Je me souviens quand j’étais petite, j’avais des étoiles pleins les yeux quand je regardais mes cousins danser sur le bitume. Ils dansaient tout le temps, ils dansaient partout. Et ils dansent toujours.
La danse hip-hop m’a toujours fascinée. Originaire d’une cité, j’étais constamment plongée dans cette culture que, malgré tout, je ne me suis jamais appropriée. Je n’ai toujours été que spectatrice de tous ces mouvements que j’admirais. Je pense que je n’ai tout simplement pas la fibre. Celle qui permet de danser comme si la vie en dépendait. Alors tout ce que je pouvais faire c’était observer. Et les années ont passé. J’ai voulu recommencer comme une passionnée grisée, comme une droguée à peine sevrée. J’ai replongé.

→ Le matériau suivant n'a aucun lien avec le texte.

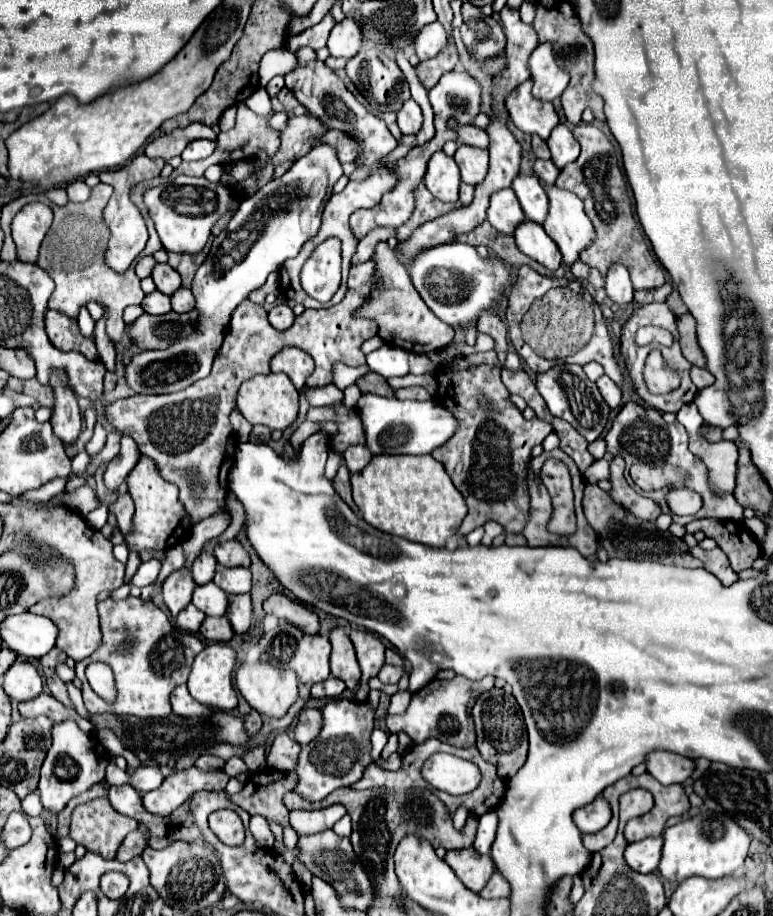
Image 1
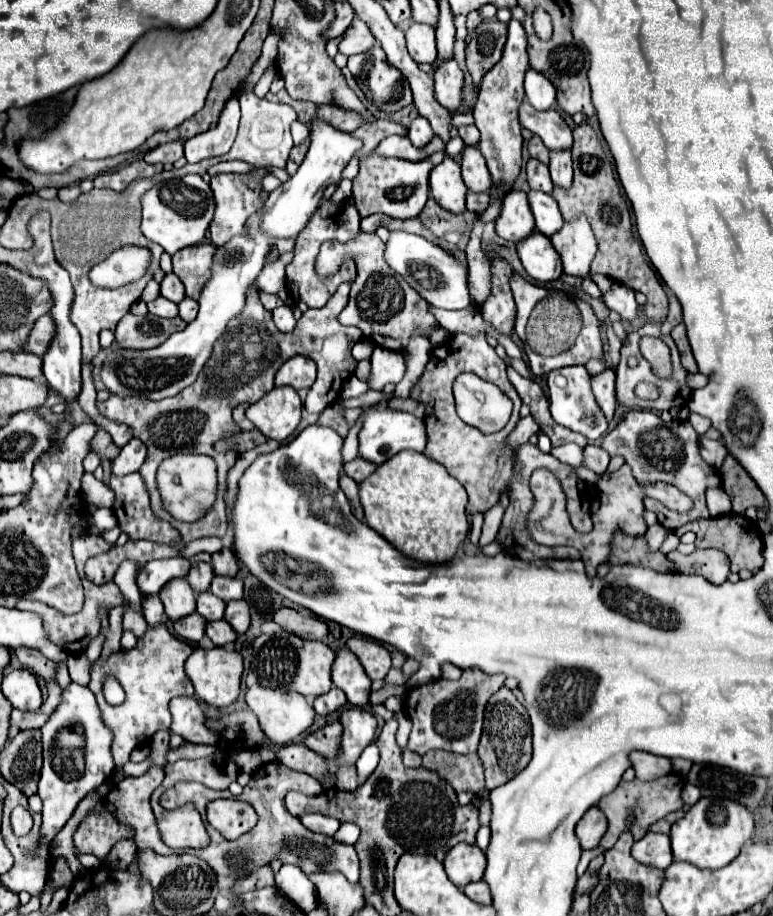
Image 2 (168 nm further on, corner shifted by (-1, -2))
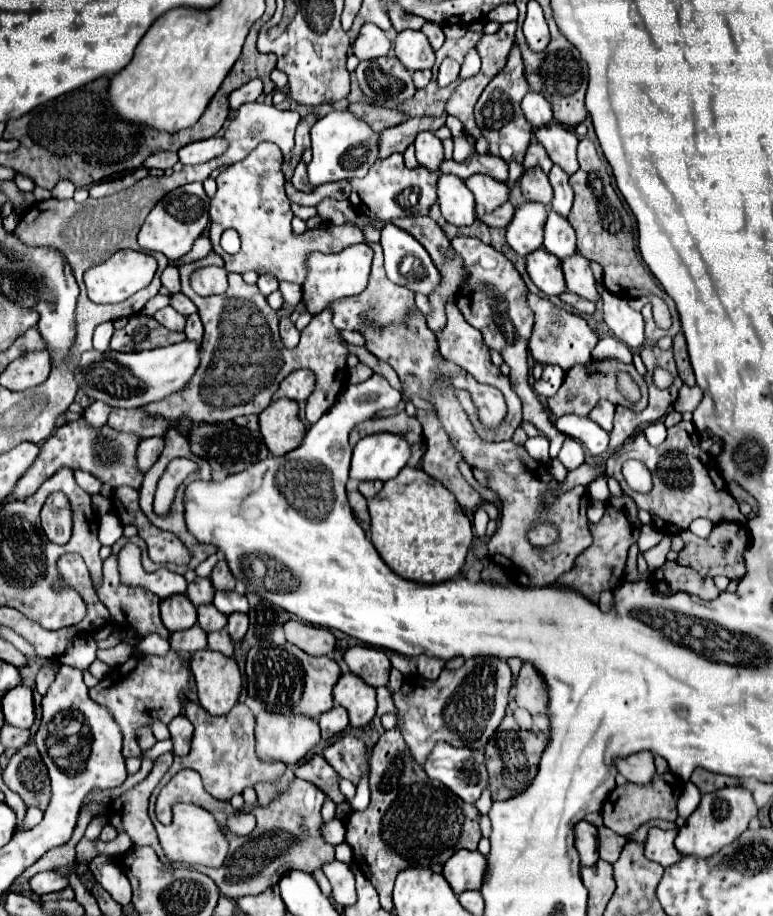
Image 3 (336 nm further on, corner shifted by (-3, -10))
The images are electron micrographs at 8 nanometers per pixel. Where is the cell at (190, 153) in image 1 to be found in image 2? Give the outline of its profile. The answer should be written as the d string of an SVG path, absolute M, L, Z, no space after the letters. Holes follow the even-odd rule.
M231 96L221 112L217 126L213 126L211 130L207 130L203 134L189 138L183 144L187 162L199 162L199 160L205 160L211 156L223 156L225 152L229 152L229 148L233 146L233 140L237 136L239 116L241 116L239 102L235 96Z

Rendez-vous au Trèves Dance Center. Rendez-vous en enfance.
Quand je passe les portes de l’école de danse sur le Boulevard de Trèves, la musique résonne déjà et j’ai le sentiment d’être revenue dix ans en arrière. Finalement, c’est Yann Abidi qui m’accueille et me raconte un peu son parcours. Humble, il m’explique qu’il vient de Lyon et qu’il danse depuis une vingtaine d’années. « J’ai appris à danser tout seul avec mes potes. On s’entraînait ensemble. Mais c’était pas comme aujourd’hui avec Internet et les écoles de danse qui proposent de plus en plus de cours de break. Maintenant on peut plus ou moins avoir de l’aide pour apprendre », confie-t-il. Son palmarès n’est pas des moindres : plusieurs fois gagnant de compétitions internationales, Yann a exploré et explore encore tous les aspects artistiques de la danse. Il a d’ailleurs participé à la récente comédie musicale Robin des bois. « La danse c’est ma vie tout simplement. Et quand ma vie déconne, il y a la danse pour me relever. »
Et puis le cours commence. Parmi les gamins, il y a déjà des futurs prodiges et comme toujours, ça m’impressionne. Comme toujours j’observe. Mais cette fois, à travers l’objectif de mon appareil. L’heure passe vite et la fin du cours approche à grands pas. Finalement, c’est quand je m’apprête à partir, estimant avoir assez de photographies, que des danseurs un peu plus âgés entrent en scène. Face aux immenses miroirs, ils commencent à s’échauffer. Et là, forcément, je mitraille. Je me faufile un peu partout pour utiliser tous les angles possibles du studio. Ils jouent le jeu. Quand l’un d’eux s’arrête, un autre prend la relève et m’en met plein la vue. Je ne veux plus lâcher mon appareil de peur de louper une miette de leur talent. Et je me sens un peu comme une gamine le matin de Noël.
Rataclan de leur petit nom. C’est ainsi que les quatre jeunes hommes se présentent. Brandon, Samuel, Roland et Cédric font partie de ce fameux groupe qui compte en tout huit danseurs originaires de Thionville. Tout comme Yann, la danse, ça a commencé dans la rue, sous un porche. « Au début on s’entraînait tout seul. Rataclan ça part d’abord d’un groupe de potes et puis après certains profs nous ont aidés. Maintenant on essaie un peu de se faire connaître », raconte Brandon. « La danse c’est vraiment une passion, c’est pas juste un passe-temps. »
L’adage dit que toute bonne chose a une fin et comme quand j’étais gamine je suis repartie des étoiles pleins les yeux.